All entries below are to be retyped in full, precisely as they appear.

(The data)

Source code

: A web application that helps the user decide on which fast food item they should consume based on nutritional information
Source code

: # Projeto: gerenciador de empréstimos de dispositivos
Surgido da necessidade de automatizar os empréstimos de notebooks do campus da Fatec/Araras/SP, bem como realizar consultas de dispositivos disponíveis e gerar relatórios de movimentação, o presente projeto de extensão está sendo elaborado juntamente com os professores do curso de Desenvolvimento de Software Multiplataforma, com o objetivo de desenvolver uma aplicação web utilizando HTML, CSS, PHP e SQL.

(End The data)

Exercise answer:
Source code

: A web application that helps the user decide on which fast food item they should consume based on nutritional information
Source code

: # Projeto: gerenciador de empréstimos de dispositivos
Surgido da necessidade de automatizar os empréstimos de notebooks do campus da Fatec/Araras/SP, bem como realizar consultas de dispositivos disponíveis e gerar relatórios de movimentação, o presente projeto de extensão está sendo elaborado juntamente com os professores do curso de Desenvolvimento de Software Multiplataforma, com o objetivo de desenvolver uma aplicação web utilizando HTML, CSS, PHP e SQL.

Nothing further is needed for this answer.